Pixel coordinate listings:

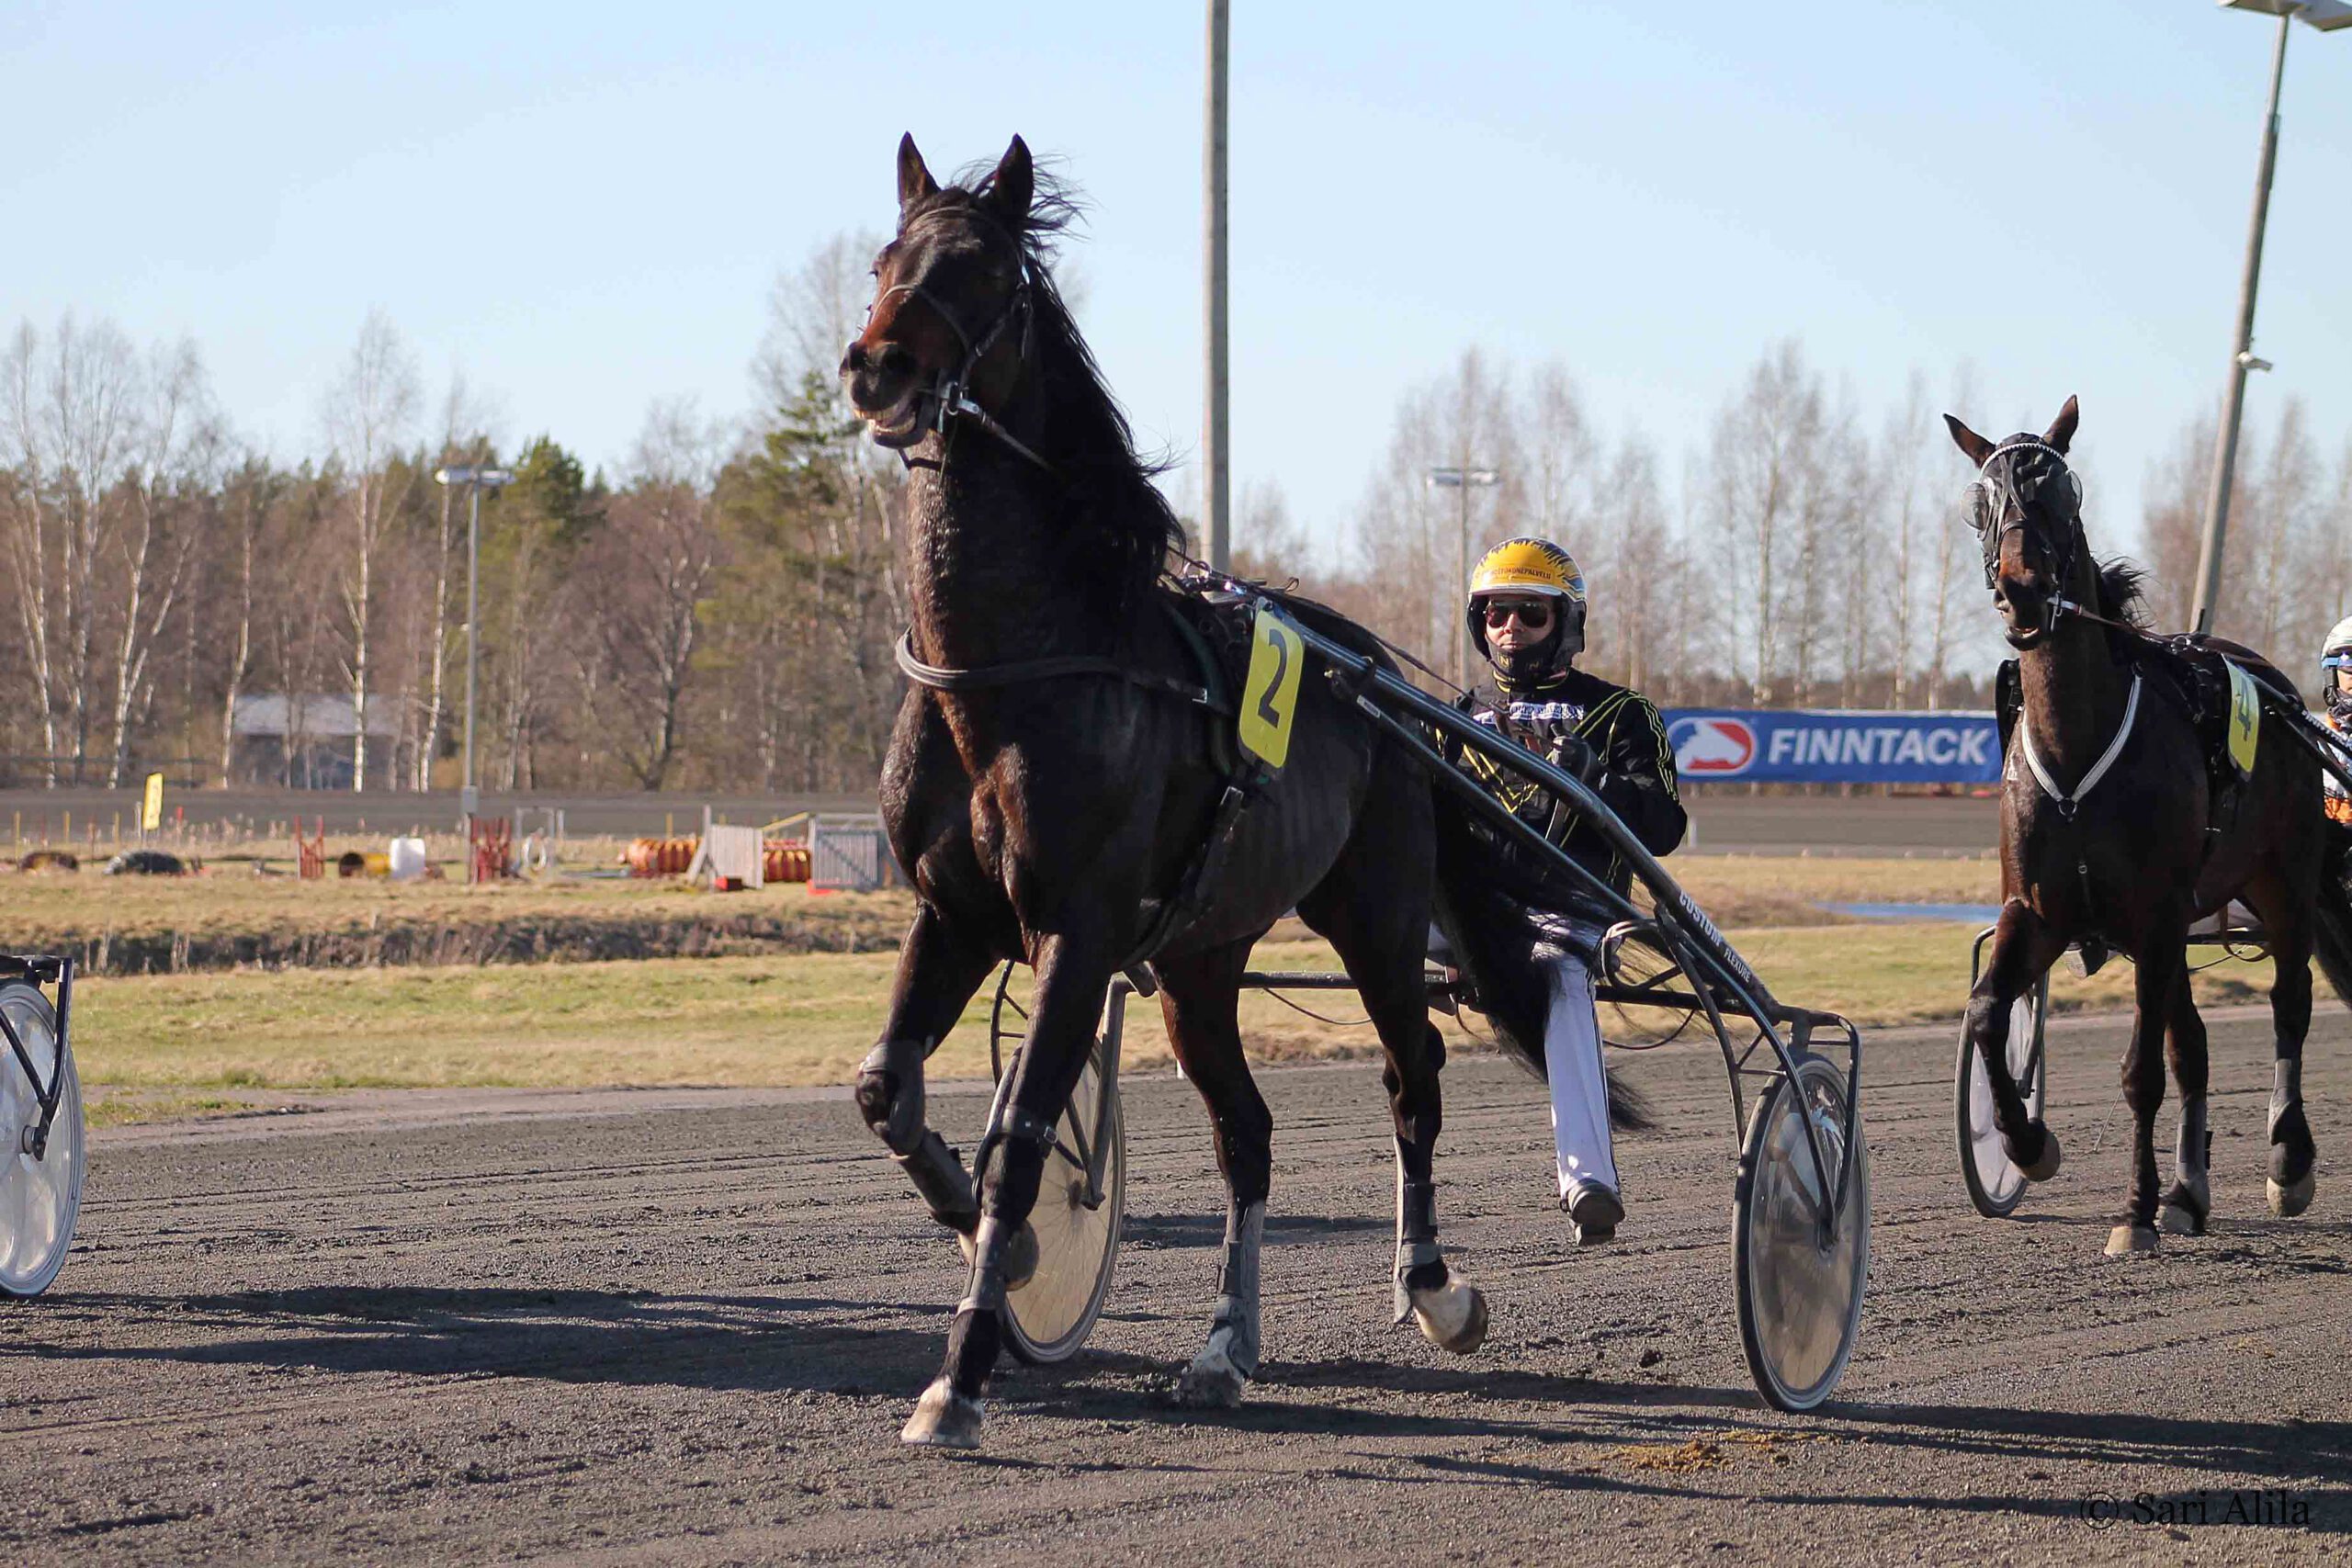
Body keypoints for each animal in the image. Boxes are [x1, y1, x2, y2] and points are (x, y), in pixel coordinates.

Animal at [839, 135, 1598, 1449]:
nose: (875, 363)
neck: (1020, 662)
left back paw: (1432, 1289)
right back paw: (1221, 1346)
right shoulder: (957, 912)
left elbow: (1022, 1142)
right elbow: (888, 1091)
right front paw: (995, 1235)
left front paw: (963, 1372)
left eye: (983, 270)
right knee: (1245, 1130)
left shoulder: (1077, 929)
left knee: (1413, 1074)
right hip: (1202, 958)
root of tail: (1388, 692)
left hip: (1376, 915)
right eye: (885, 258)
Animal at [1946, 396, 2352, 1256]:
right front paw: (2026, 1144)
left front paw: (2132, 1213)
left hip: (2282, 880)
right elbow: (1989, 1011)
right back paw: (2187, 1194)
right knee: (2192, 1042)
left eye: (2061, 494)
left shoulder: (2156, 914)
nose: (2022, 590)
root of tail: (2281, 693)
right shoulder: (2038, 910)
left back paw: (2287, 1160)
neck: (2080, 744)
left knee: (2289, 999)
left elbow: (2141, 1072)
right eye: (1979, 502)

◆ Task: The reply should hold only the lines running from the top of the records to the line containing "right front paw: (995, 1235)", both included, copied exactly with no pictures.

◆ Answer to this exercise:
Body keypoints for each animal in the image. Boxes are [x1, y1, x2, y2] and points are (x, y), in pixel coordinates.

Animal at [839, 135, 1598, 1449]:
nose: (875, 363)
neck: (1020, 662)
left back paw: (1432, 1289)
right back paw: (1221, 1346)
right shoulder: (957, 912)
left elbow: (1022, 1142)
right elbow: (888, 1091)
right front paw: (995, 1235)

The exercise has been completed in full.